The "tricky number" often corresponds to a street near the southern end of the avenue. There are some notable exceptions:

- York Avenue address numbers are continuations of Avenue A address numbers, since the avenue was originally called Avenue A.
- East End Avenue address numbers are continuations of Avenue B address numbers, since the avenue was originally called Avenue B.
- Sixth Avenue and Broadway start south of Houston Street, the southern boundary of the Manhattan street numbering system.
- Although Park Avenue's southern terminus is at 32nd Street, a homeowner at 34th Street wanted the address "1 Park Avenue" (this was later changed).

===Examples===
For example, if you are at 62 Avenue B, $62 \div 20 \approx 3$, then add the "tricky number" $3$ to give $6$. The nearest cross street to 62 Avenue B is East 6th Street.

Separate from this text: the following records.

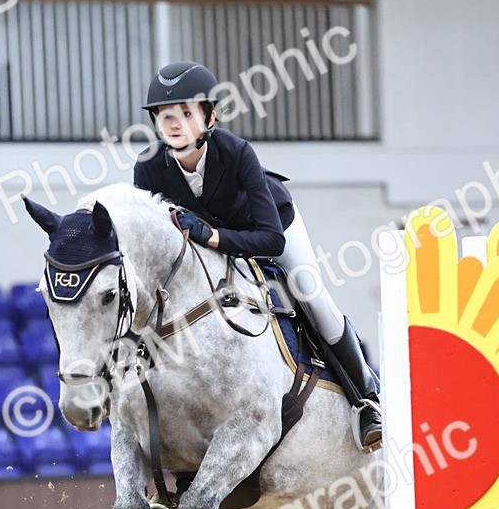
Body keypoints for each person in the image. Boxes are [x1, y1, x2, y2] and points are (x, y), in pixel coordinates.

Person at [133, 60, 382, 451]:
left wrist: (213, 237)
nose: (175, 124)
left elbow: (271, 241)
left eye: (186, 113)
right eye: (165, 116)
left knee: (313, 297)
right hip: (207, 253)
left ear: (210, 117)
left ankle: (367, 401)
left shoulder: (237, 153)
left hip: (271, 226)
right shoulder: (148, 168)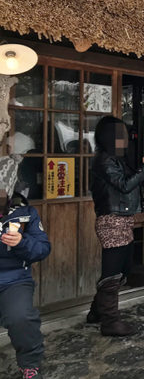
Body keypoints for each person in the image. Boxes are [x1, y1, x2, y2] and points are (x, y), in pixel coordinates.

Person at [88, 116, 144, 336]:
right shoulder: (104, 160)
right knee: (112, 272)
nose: (125, 141)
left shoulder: (116, 160)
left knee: (123, 269)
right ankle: (110, 322)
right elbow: (125, 185)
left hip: (123, 220)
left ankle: (95, 313)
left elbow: (129, 180)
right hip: (111, 220)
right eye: (120, 136)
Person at [0, 156, 51, 379]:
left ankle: (30, 364)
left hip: (14, 279)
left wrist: (21, 243)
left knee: (20, 317)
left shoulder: (25, 213)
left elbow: (43, 248)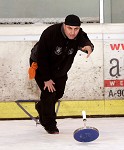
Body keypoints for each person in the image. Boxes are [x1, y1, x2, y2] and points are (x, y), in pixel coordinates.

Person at [29, 14, 94, 134]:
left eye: (76, 29)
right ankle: (49, 124)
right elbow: (42, 57)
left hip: (60, 67)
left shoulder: (78, 34)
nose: (73, 32)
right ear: (64, 26)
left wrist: (89, 46)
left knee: (58, 93)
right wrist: (46, 79)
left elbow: (84, 40)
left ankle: (41, 107)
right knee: (49, 93)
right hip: (40, 64)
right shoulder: (50, 33)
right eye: (69, 28)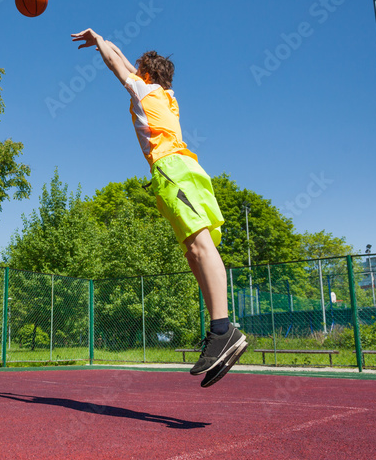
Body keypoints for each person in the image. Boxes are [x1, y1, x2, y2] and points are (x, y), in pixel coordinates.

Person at [71, 29, 247, 387]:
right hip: (185, 169)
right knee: (193, 251)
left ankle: (223, 329)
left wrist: (101, 44)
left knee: (200, 246)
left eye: (138, 68)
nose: (132, 70)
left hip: (172, 169)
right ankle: (221, 329)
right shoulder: (167, 95)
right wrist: (104, 38)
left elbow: (115, 65)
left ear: (146, 74)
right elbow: (121, 60)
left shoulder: (144, 89)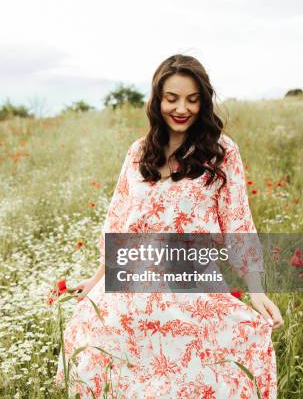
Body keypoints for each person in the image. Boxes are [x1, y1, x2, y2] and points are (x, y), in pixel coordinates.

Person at [55, 54, 283, 398]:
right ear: (157, 100)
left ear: (203, 102)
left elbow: (238, 221)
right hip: (132, 286)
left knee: (194, 375)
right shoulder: (138, 152)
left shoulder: (222, 152)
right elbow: (119, 219)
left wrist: (256, 288)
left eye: (192, 100)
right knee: (113, 365)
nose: (182, 108)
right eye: (172, 98)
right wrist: (98, 276)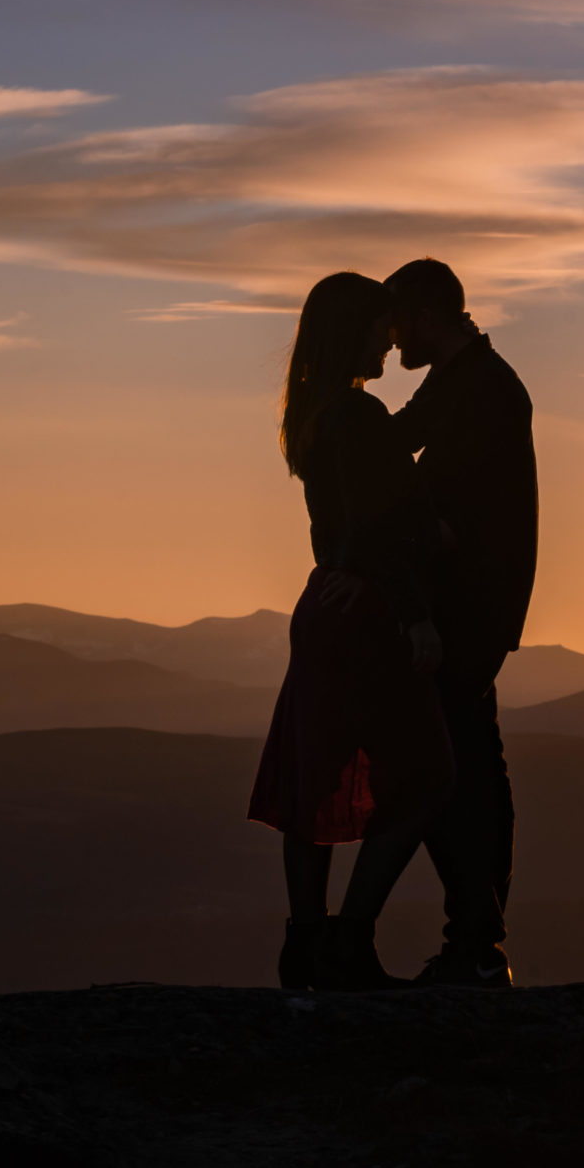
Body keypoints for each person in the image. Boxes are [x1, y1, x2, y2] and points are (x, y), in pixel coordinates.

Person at [246, 272, 453, 991]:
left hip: (324, 608)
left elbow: (341, 524)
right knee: (427, 777)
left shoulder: (313, 417)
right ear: (352, 331)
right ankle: (349, 941)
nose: (389, 338)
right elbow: (386, 524)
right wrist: (416, 612)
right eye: (378, 326)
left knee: (317, 776)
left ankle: (305, 944)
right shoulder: (361, 419)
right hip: (368, 616)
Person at [382, 258, 536, 988]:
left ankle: (474, 943)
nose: (390, 337)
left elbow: (450, 506)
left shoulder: (481, 389)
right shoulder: (466, 381)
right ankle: (477, 941)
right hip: (476, 615)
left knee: (449, 772)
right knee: (473, 769)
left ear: (428, 317)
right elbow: (401, 440)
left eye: (396, 320)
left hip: (464, 616)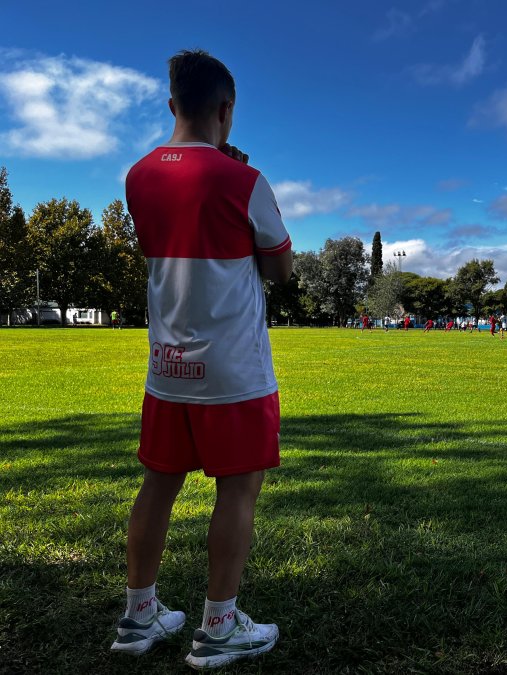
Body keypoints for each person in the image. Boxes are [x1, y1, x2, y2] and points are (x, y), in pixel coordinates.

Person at [113, 50, 290, 669]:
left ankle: (139, 616)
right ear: (226, 111)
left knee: (158, 483)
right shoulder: (245, 180)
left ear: (171, 106)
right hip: (234, 368)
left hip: (167, 366)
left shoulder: (137, 176)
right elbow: (279, 266)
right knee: (238, 491)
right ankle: (218, 627)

If you are at 78 Riverside Drive, $78 \div 10 \approx 8$, then add the "tricky number" $72$ to give $80$. The nearest cross street to 78 Riverside Drive is West 80th Street.

If you are at 501 5th Avenue, $501 \div 20 \approx 25$, then add the "tricky number" $18$ to give $43$. The nearest cross street to 501 5th Avenue is actually 42nd Street, not 43rd Street, as the Manhattan address algorithm only gives approximate answers.